Должен сказать, что царь Соломон был прав, когда сказал, что знания приносят одни несчастья. С тех пор, как я стал записывать на видеокамере Эдика Хаскина таинственные вакханалии Штунцера, во мне неожиданно пробудилось чувство вины за то, что я с такой легкостью, порямо-таки безумнейшей непринужденностью наблюдаю самый тяжелый и необычный кризис человеческой личности. Хотя именно это и сделало меня таким уверенным и жестоким по отношению к Штунцеру. Было вполне очевидно, что Штунцер спятил и начал использовать мертвых женщин для удовлетворения своих извращенных потребностей.

Впрочем, мне было сложно назвать Штунцера некрофилом, и вообще я бы вряд ли его предал, если бы он не осквернил прах моей Геры.
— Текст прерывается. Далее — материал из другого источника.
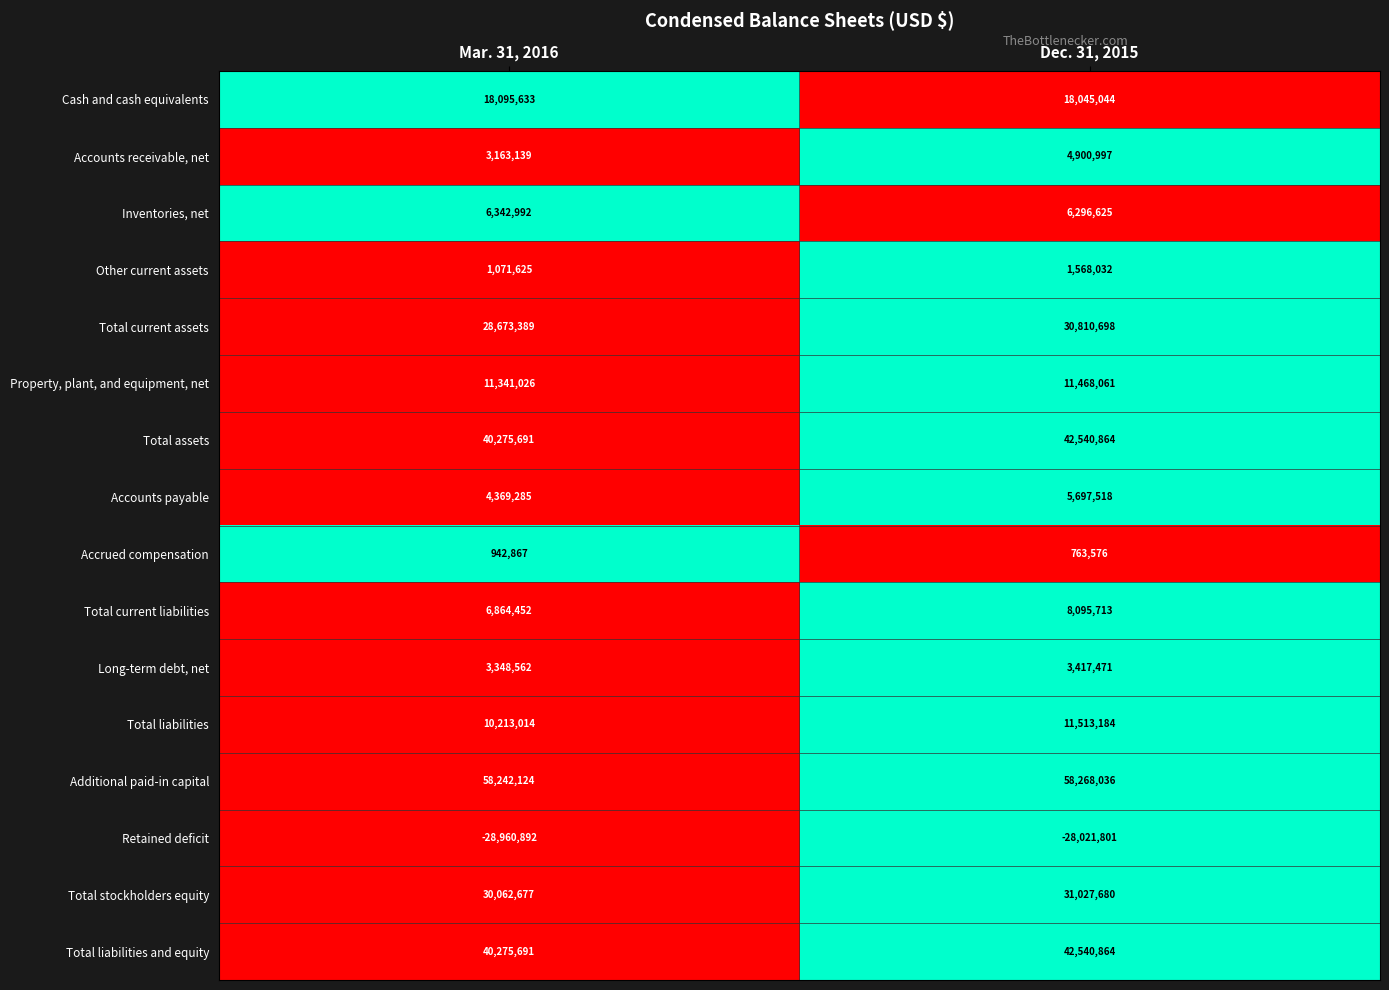

At how many categories does at least one series exceed 0?

2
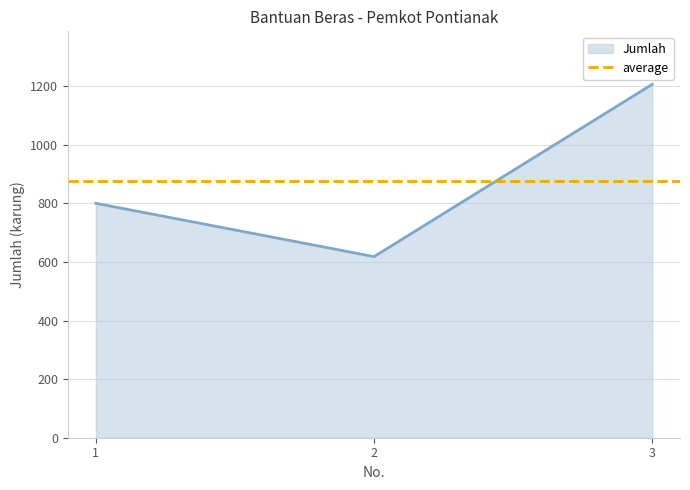

Reading left to right, transcribe all the data shown in this chart.

800	618	1206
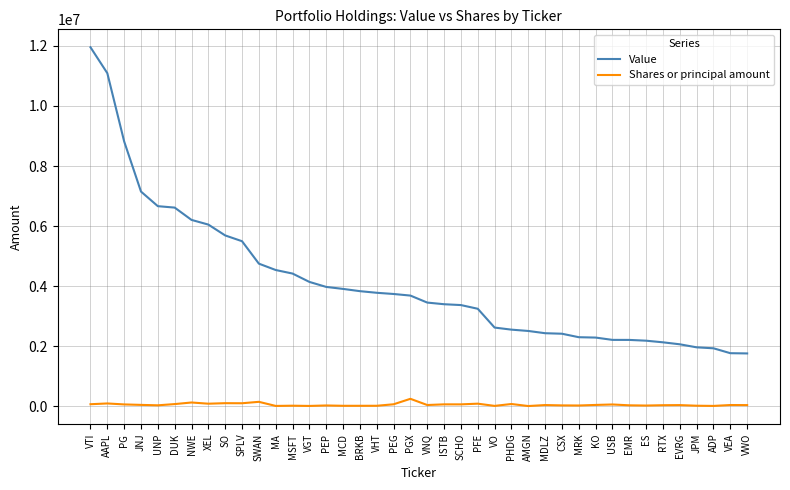

At which category is the sum across all series the highest?

VTI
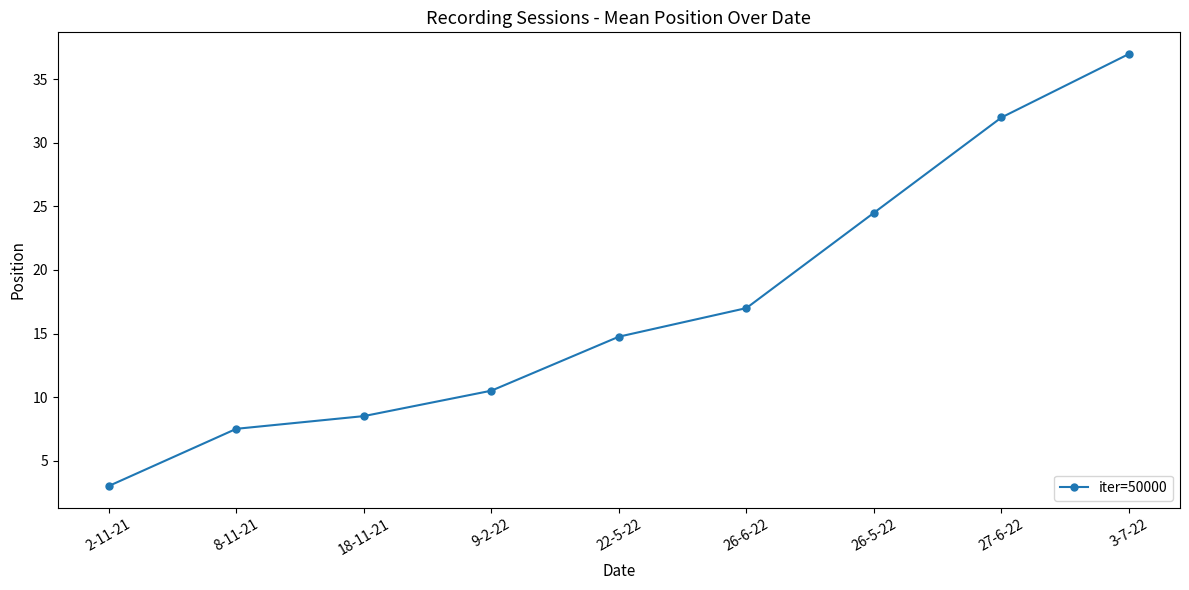

What is the difference between the maximum and second lowest values?

29.5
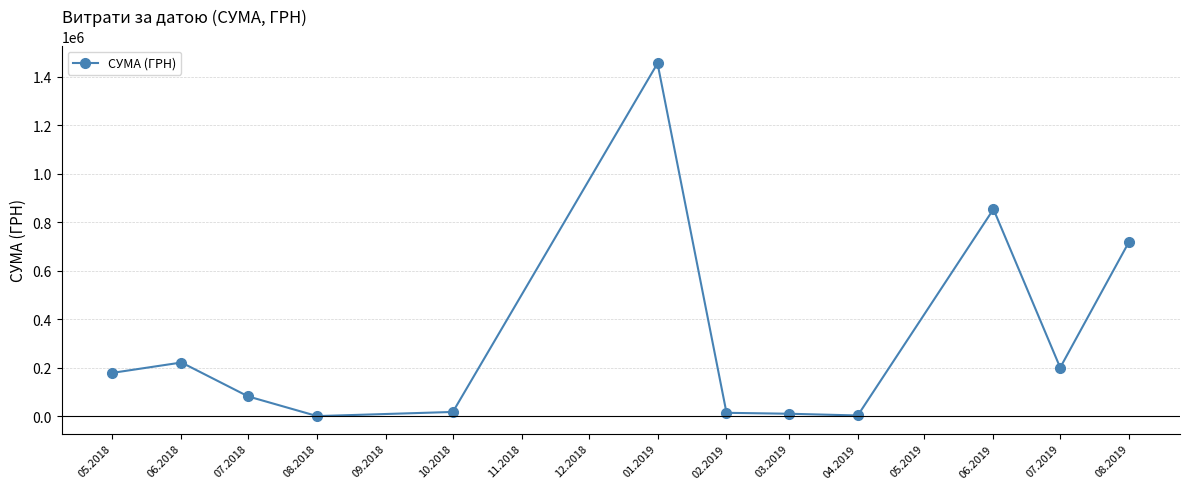

Which has a higher value, 08.2018 or 10.2018?

10.2018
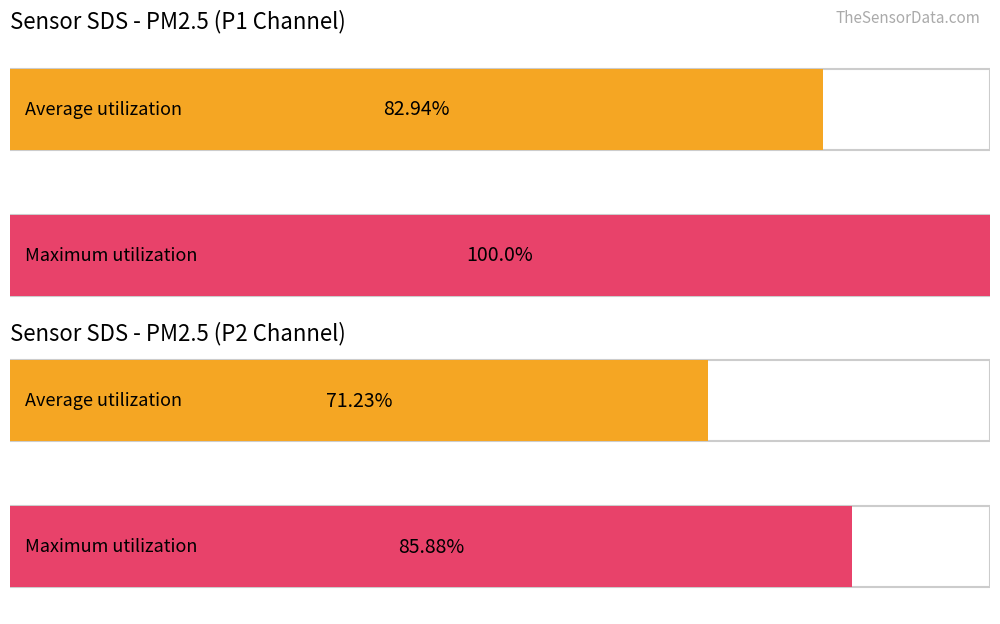

List the series in order of their overall mean, lowest first.

SDS_P2, SDS_P1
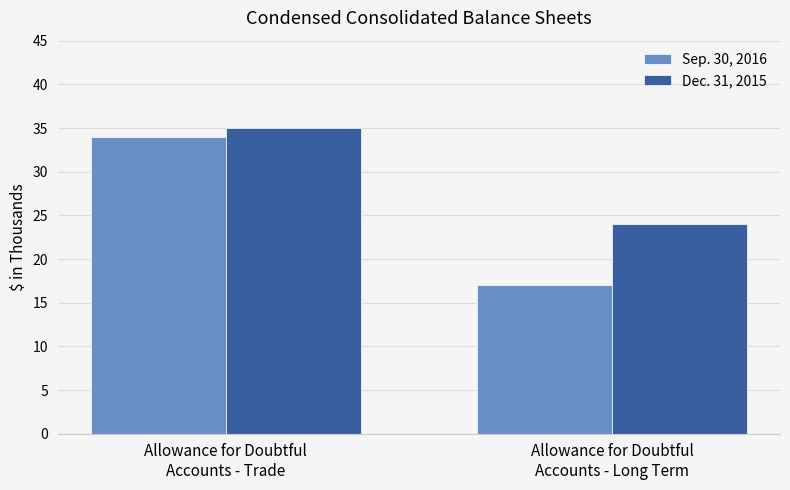

Read the Sep. 30, 2016 value at Allowance for Doubtful
Accounts - Long Term, to the nearest 5.

15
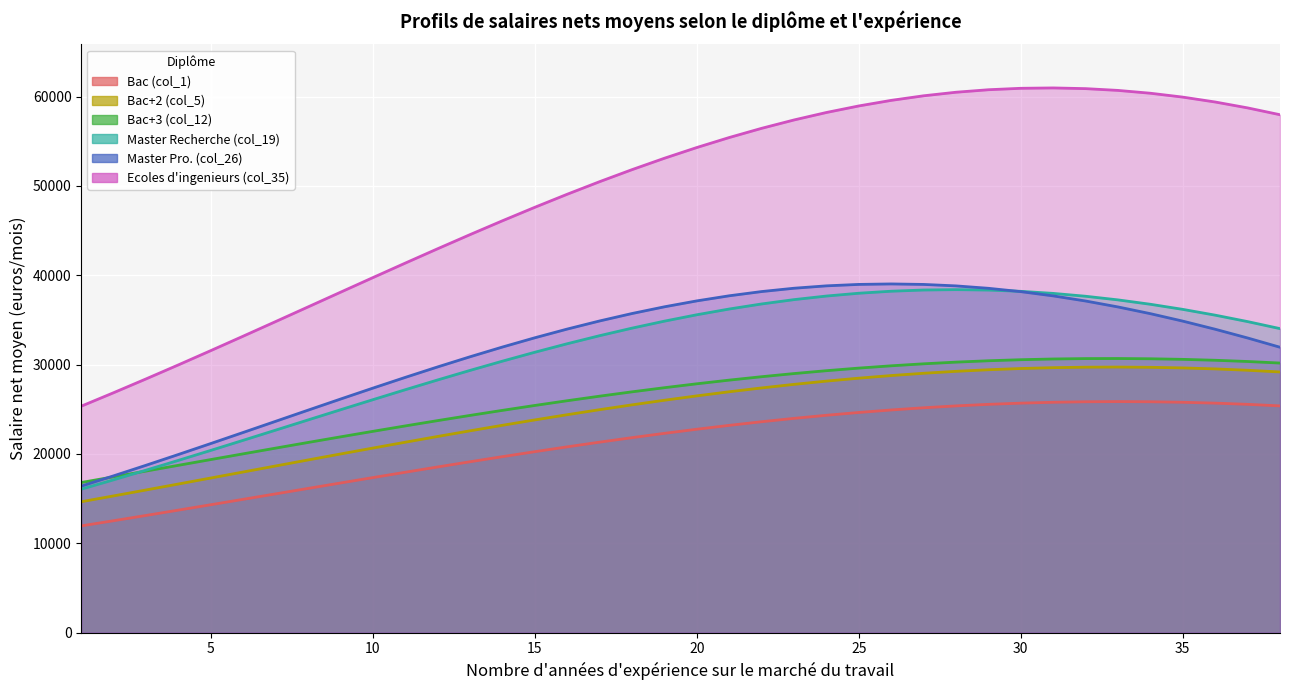

The value of Bac+2 (col_5) at 36 is 40167.7. True or false?

False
Тяжесть же моих личных переживаний из-за Штунцера обострялась еще тем, что Эдик Хаскин пообещал мне за это кресло самого Штунцера, поставив меня таким образом в положение не мстителя за светлую любовь, за поругание ее же праха, а карьериста. К сожалению, как ни грустно мне было это осознавать, но я и на самом деле чувствовал неподдельную радость от того, что займу его кресло, а радость эта, в свою очередь, омрачала меня. Я уже без тени сомнения осознал себя впервые грязным и безнравственным человеком, который делает карьеру на костях другого, хотя и больного человека.

Передача Эдику Хаскину видеокассеты с записью ознаменовалась глупой и ужасно нелепой попойкой. Я пытался выразить Эдику всю степень собственного омерзения от навязанной им мне роли, но Эдик очень ловко превратил наше общение в отвратительный балаган, в котором опять приняла участие его сексуально-неудовлетворенная Ева. Ева опять хваталась за меня под столом, но я, уже нисколько не стесняясь присутствия Эдика, с нервной злобою оттаскивал ее от себя, вызывая его гомерический хохот. В эту минуту я очень хотел дать ему в морду, но что-то останавливало меня, возможно, наша давняя дружба, а может, должность Штунцера, которую мне обещал Эдик, и я себя в эту минут откровенно презирал и все больше злился на Эдика.

– Ну, приятель, – говорил он с несколько наигранной усмешечкой, – ну, не расстраивайся по пустякам, Ева ведь совершенно безобидна, а что касается Штунцера, то ты ему ничем не поможешь, а вот я как психиатр с 15-летним стажем вполне могу помочь, и кто знает, может, через год или два Штунцер вылечится и еще будет благодарить нас за то, что мы его образумили, а?! Смех Эдика ужасно раздражал меня, слыша его глупый и циничный смех, я и сам чувствовал себя аморальным типом. Я действительно был аморален, поскольку очень мало находил в себе жалости для Штунцера, и потом, почему я должен жалеть какого-то свихнувшегося Штунцера?! И потом, если быть откровенным, то Штунцер тоже аморален, к тому же у него, похоже, никогда не было живых женщин, зато очевиден комплекс неполноценности.